*Problem description:* From the material below, list every line containing "lives".

---*---

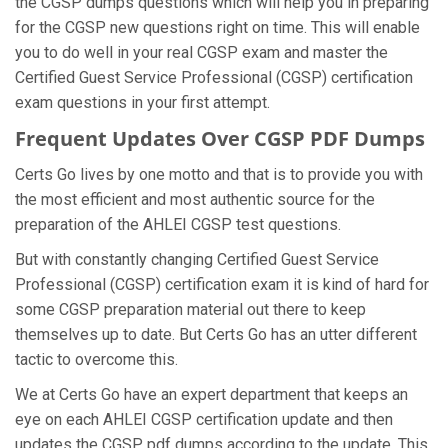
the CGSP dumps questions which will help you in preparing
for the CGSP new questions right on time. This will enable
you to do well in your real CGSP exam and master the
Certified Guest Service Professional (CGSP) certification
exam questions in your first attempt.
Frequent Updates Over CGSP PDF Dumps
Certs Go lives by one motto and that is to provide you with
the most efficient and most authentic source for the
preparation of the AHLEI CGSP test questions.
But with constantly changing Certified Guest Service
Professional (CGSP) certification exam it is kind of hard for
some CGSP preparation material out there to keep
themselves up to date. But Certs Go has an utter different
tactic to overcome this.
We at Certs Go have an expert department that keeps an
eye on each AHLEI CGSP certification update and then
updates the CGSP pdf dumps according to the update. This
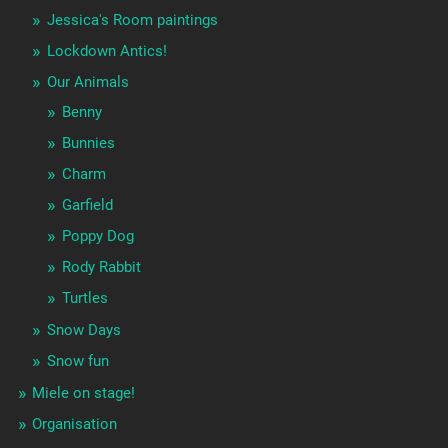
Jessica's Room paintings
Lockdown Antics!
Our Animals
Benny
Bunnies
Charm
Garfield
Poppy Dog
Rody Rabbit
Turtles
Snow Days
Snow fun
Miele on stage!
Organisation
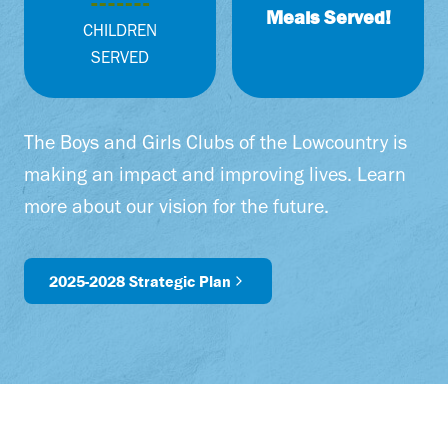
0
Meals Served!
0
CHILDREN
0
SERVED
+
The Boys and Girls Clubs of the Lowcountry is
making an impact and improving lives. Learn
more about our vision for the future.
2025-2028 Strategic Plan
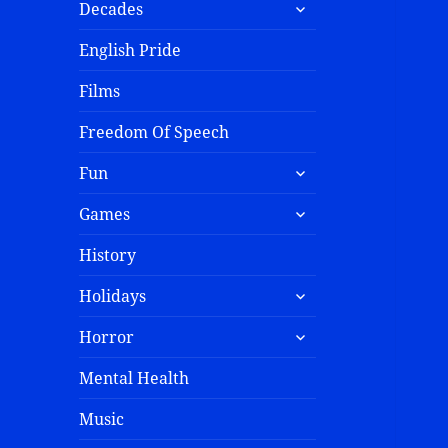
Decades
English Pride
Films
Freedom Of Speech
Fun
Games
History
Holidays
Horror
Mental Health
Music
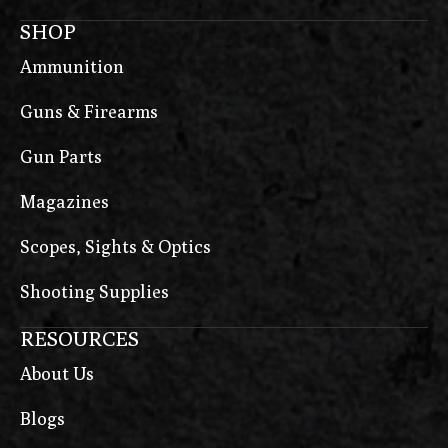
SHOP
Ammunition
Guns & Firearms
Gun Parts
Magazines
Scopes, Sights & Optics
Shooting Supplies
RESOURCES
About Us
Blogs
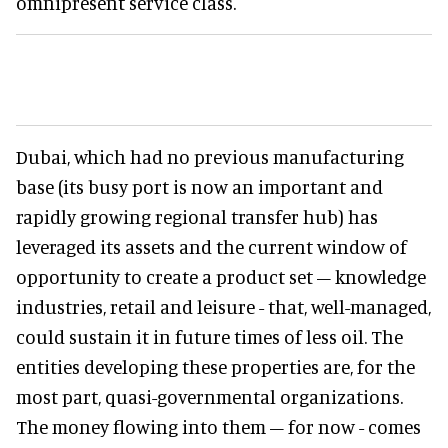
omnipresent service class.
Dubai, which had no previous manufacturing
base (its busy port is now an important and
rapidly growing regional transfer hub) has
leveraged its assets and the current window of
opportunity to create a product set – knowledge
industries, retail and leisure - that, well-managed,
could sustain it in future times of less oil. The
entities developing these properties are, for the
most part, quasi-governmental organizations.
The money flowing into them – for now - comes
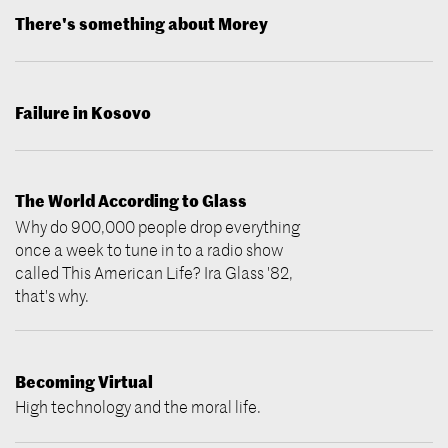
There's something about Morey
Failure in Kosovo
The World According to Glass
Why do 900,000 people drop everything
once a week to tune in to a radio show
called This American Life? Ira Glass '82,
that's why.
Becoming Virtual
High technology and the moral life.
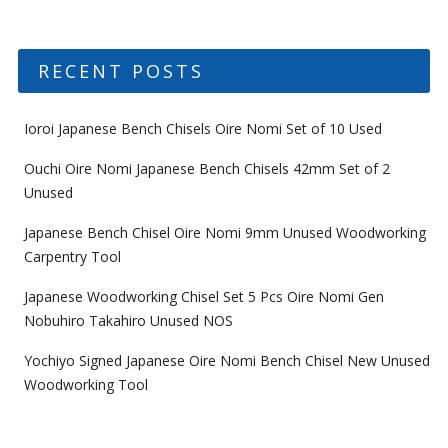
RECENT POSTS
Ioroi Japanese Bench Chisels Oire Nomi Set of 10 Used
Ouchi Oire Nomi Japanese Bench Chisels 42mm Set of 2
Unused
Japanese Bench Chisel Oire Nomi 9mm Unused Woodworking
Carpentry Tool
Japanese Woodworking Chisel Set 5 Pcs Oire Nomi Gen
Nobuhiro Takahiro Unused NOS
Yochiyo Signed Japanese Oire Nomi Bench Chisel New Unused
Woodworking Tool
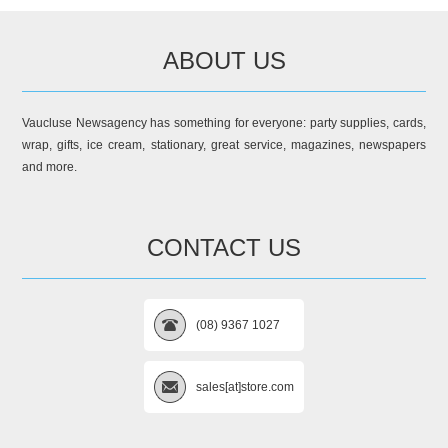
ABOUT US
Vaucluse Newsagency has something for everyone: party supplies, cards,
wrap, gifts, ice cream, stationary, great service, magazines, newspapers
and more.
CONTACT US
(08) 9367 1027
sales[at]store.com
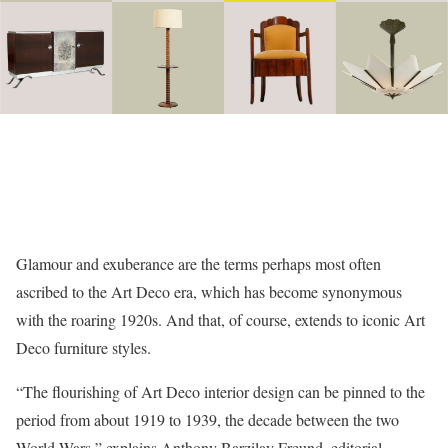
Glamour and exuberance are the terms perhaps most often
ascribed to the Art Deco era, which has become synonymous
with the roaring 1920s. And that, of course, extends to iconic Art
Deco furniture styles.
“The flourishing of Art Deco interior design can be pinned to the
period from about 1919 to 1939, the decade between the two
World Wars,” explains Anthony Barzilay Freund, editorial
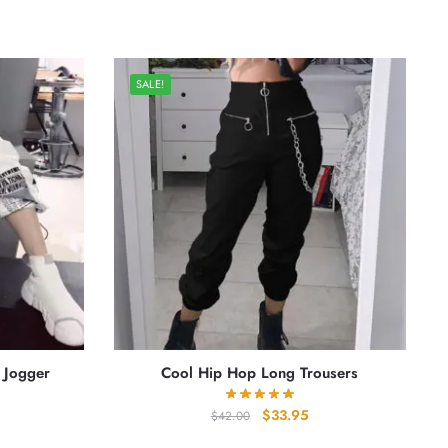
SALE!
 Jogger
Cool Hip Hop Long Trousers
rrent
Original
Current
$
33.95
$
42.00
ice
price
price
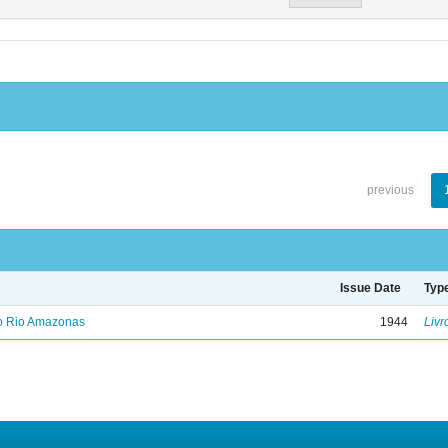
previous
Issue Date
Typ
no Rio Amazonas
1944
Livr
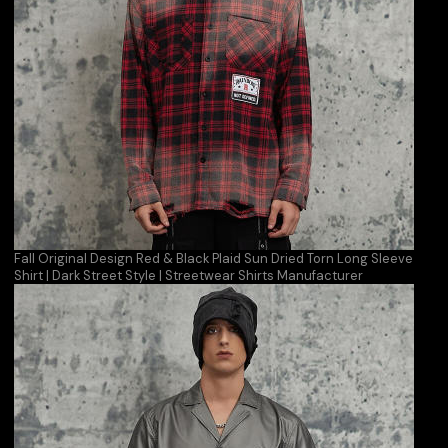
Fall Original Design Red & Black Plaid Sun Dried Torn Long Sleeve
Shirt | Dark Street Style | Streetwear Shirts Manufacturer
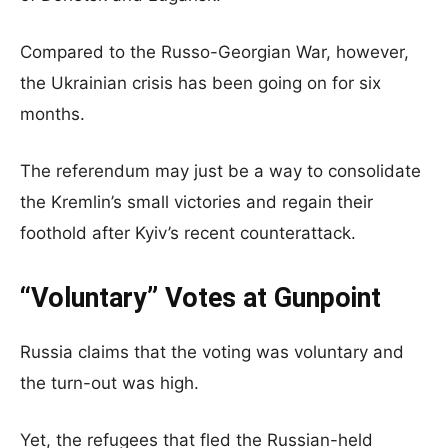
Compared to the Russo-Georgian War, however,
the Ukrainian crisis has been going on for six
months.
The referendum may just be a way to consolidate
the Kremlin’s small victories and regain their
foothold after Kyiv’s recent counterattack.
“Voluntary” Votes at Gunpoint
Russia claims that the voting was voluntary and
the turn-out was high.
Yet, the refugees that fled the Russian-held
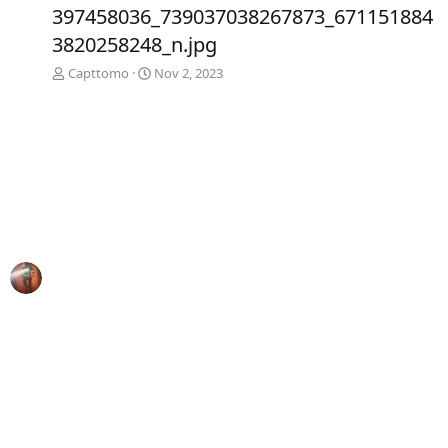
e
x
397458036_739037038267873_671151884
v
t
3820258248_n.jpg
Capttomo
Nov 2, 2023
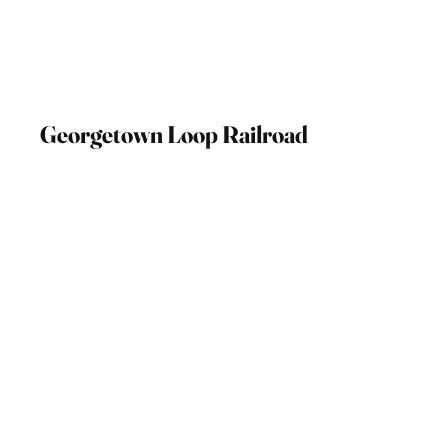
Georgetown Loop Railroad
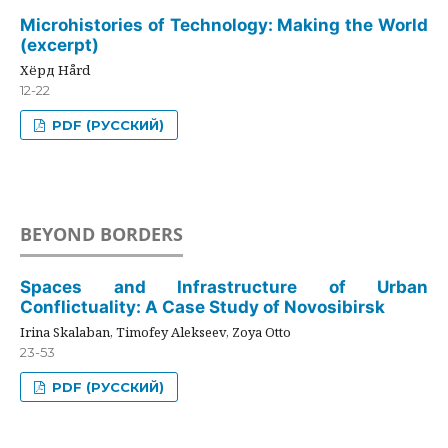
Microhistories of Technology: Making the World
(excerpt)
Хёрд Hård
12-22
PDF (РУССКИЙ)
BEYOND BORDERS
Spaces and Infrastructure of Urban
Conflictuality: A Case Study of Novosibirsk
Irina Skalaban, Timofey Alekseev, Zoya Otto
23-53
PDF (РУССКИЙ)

---*---

*Task response:*
Certs Go lives by one motto and that is to provide you with
making an impact and improving lives. Learn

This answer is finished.